Antecedents Familiaux:
- 1. Père avec diabète
"""

text2 = """J'aime le \nfromage...\n"""
text3 = (
    "/n"
    "Intervention(s) - acte(s) réalisé(s) :/n"
    "Parathyroïdectomie élective le [DATE]"
)

texts = [
    text1,
    text2,
    text3,
]

corpus = nlp.pipe(texts)

# Fit the model
endlines = EndLinesModel(nlp=nlp)  # (1)
df = endlines.fit_and_predict(corpus)  # (2)

# Save model
PATH = "/tmp/path_to_model"
endlines.save(PATH)

Initialize the EndLinesModel object and then fit (and predict) in the training corpus.
The corpus should be an iterable of edsnlp documents.
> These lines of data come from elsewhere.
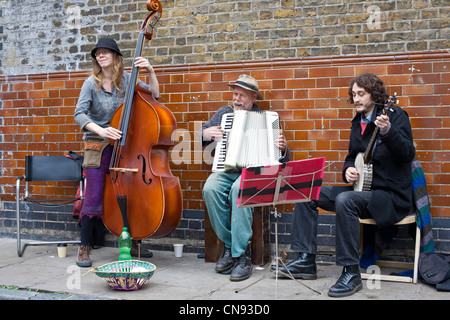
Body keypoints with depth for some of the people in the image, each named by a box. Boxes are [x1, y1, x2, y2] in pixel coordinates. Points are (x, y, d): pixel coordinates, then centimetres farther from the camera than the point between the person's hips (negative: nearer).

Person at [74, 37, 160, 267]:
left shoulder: (127, 80, 3)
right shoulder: (92, 83, -3)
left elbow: (154, 95, -2)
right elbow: (79, 114, -13)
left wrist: (150, 72, -15)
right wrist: (99, 130, -29)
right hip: (98, 147, -2)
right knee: (94, 197, -8)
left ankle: (131, 243, 22)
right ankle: (84, 248, 5)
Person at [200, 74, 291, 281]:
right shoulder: (223, 113, 19)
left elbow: (281, 159, 7)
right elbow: (202, 134, 23)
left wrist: (283, 148, -16)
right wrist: (206, 133, 0)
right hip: (225, 170, 3)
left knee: (240, 188, -37)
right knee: (210, 188, -31)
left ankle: (242, 255, -29)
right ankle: (228, 244, -13)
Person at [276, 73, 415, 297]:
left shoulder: (395, 115, -8)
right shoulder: (358, 122, 14)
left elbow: (407, 154, -21)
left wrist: (387, 131, -37)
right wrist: (348, 169, -1)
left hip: (392, 195, -8)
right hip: (362, 188, 8)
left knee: (344, 200, -36)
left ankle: (351, 274, -26)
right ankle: (306, 261, 1)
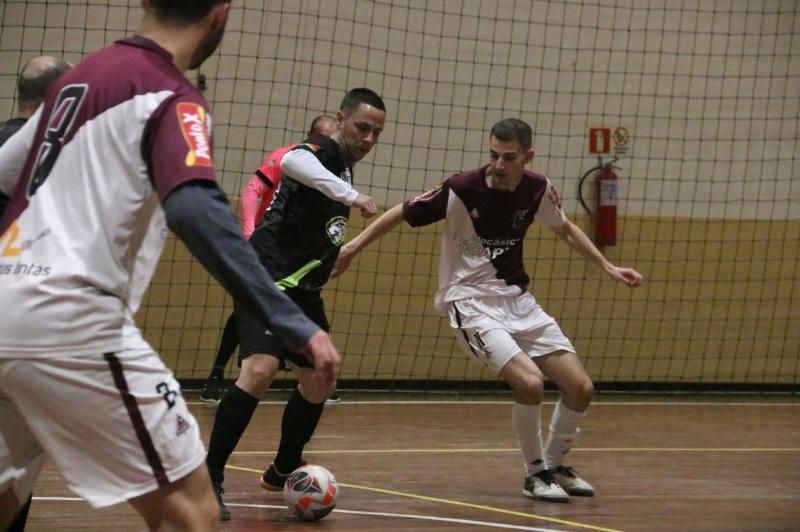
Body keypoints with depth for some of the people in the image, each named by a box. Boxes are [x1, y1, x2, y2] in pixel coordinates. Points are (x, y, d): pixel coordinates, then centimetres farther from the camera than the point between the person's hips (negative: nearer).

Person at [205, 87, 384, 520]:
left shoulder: (342, 166, 17)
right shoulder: (325, 152, -12)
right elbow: (291, 161, -39)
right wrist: (350, 195, -45)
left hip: (301, 290, 10)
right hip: (268, 280, -10)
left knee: (319, 381, 16)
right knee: (261, 369, -26)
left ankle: (283, 472, 34)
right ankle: (209, 480, -24)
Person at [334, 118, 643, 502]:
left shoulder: (537, 189, -4)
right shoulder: (460, 191, -18)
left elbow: (565, 229, 17)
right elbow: (401, 214, -5)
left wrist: (608, 267, 16)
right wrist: (353, 247, -7)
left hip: (517, 300, 6)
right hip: (471, 303, -5)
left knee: (580, 387, -2)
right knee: (529, 381, -27)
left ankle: (556, 466, 23)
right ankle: (535, 473, -4)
Use a trained model for inference

import edsnlp

nlp = edsnlp.blank("eds")

PATH = "/path_to_model"
nlp.add_pipe("eds.endlines", config=dict(model_path=PATH))  # (1)
nlp.add_pipe("eds.sentences")  # (1)

docs = list(nlp.pipe([text1, text2, text3]))

doc = docs[1]
doc
# Out: J'aime le
# Out: fromage...

list(doc.sents)[0]
# Out: J'aime le
# Out: fromage...

You should specify the path to the trained model here.
All fake new line are excluded by setting their tag to 'EXCLUDED' and all true new lines' tag are set to 'ENDLINE'.

Declared extensions

It lets downstream matchers skip excluded tokens (see normalisation) for more detail.

Zweigenbaum P., Grouin C. and Lavergne T., 2016. Une catégorisation de fins de lignes non-supervisée (End-of-line classification with no supervision).